Reasons for re-valuation

It is common to see companies revaluing their fixed assets the purposes are varied:

  • To show the true rate of return on capital employed.
  • For accounting purposes (IFRS/ IAS 16).
  • To conserve adequate funds in the business for replacement of fixed assets at the end of their useful lives. Provision for depreciation based on historic cost will show inflated profits and lead to payment of excessive dividends.
  • To show the fair market value of assets which have considerably changed since their purchase.
  • To negotiate fair price for the assets of the company before merger with or acquisition by another company.
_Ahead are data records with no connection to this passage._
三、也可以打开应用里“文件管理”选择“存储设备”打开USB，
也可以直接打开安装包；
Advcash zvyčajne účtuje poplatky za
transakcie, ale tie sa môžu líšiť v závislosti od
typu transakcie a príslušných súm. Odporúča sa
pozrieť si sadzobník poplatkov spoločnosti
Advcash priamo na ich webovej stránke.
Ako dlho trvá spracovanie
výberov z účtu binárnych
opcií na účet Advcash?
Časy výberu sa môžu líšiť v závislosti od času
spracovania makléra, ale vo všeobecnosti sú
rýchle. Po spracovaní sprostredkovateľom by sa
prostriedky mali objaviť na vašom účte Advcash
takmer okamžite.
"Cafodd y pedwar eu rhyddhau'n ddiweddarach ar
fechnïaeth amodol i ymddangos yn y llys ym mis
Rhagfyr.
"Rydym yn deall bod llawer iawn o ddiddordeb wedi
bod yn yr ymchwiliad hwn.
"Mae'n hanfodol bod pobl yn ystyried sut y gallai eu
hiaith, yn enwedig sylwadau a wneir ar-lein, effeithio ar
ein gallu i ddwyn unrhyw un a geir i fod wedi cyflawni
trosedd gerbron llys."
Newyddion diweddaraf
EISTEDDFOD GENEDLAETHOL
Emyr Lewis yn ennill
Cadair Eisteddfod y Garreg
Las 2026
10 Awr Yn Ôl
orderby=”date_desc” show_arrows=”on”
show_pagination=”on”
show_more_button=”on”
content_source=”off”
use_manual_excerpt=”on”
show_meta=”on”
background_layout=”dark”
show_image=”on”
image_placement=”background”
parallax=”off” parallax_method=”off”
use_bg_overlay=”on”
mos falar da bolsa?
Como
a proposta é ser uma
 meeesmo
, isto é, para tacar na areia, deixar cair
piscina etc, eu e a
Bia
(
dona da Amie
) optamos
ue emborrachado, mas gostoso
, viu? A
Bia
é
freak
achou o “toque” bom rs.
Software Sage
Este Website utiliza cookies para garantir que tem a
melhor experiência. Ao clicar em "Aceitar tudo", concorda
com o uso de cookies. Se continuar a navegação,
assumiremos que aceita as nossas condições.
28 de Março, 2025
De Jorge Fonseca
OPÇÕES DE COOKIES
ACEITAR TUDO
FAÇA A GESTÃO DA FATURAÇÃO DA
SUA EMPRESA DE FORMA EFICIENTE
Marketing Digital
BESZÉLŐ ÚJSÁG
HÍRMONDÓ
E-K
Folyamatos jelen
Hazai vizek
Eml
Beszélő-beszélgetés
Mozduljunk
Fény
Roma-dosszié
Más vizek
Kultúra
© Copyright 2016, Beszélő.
  • To ensureinsurance declaration values are in line with current replacement values which are constantly fluctuating as a result of market trends and currency exchange rate fluctuations.
  • To get fair market value of assets, in case of sale and leaseback transaction.
  • When the company intends to take a loan from banks/financial institutions by mortgaging its fixed assets. Proper revaluation of assets would enable the company to get a higher amount of loan.
  • Sale of an individual asset or group of assets.
  • In financial firms revaluation reserves are required for regulatory reasons. They are included when calculating a firm’s funds to give a fairer view of resources. Only a portion of the firm’s total funds (usually about 20%) can be loaned or in the hands of any one counterparty at any one time (large exposures restrictions).
  • To decrease the leverage ratio (the ratio of debt to equity).